Mr Fortner comes to an unbelievable conclusion when he writes: “Not only is it unwise, it is a sinful practice, contrary to the faith of the gospel, for a believer to make the law a basis for his life before God.” He ignores, either on purpose or because he simply doesn’t understand the many Scriptures that show that a believer has to keep the Law and that Jesus, the founder of Christianity, preached this obedience message too.
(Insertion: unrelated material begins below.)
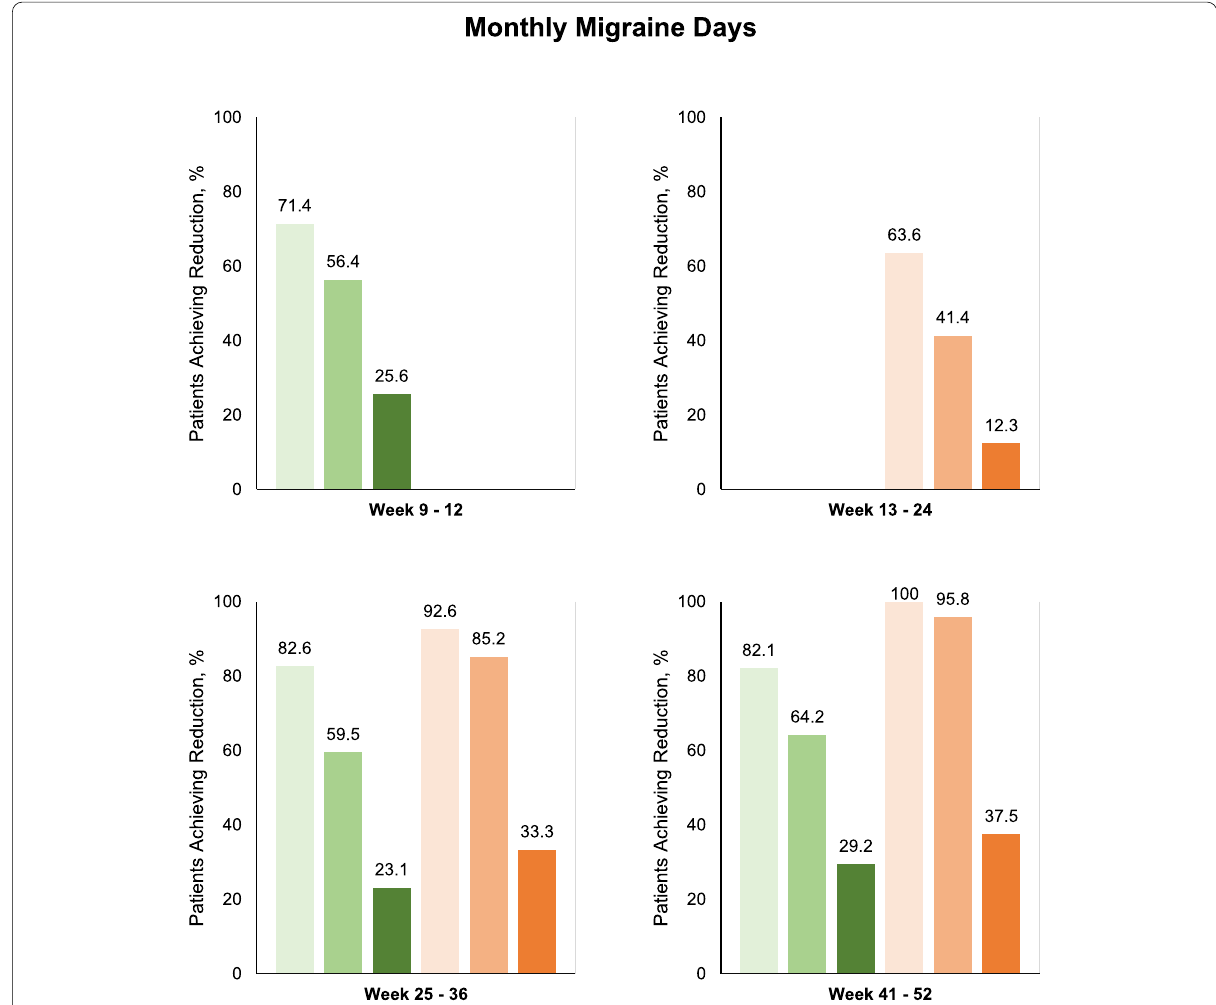
Fig. 2 Proportion of patients with 30%, 50%, and 75% reduction in number of monthly migraine days. Green represents patients treated ≥ ≥ ≥ with 140‑mg erenumab, light: 30%, medium: 50%, and dark: 75%. Orange represents patients treated with 70‑mg erenumab, light: ≥ ≥ ≥ medium: 50%, and dark: 75%. Participants with data available for analysis; Weeks 9–12, n ≥ ≥ n 121; 70‑mg, n 27; Weeks 41–52; 140‑mg, n 95; 70‑mg, n = = = =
For an in-depth discussion of this vital and salvational question, please read our free booklet, “God’s Law… or God’s Grace?”

Christ will reject those at His return who claim that they practiced “Christianity,” but instead practiced “lawlessness” (Matthew 7:23).  The Amplified Bible writes: “.. depart from Me, you who act wickedly—disregarding My commands.” The revidierte Lutherbibel 2017 says: “… depart from Me who transgress the law.” And John adds in 1 John 2:4: “He who says, ‘I know Him,’ and does not keep His commandments, is a liar, and the truth is not in him.”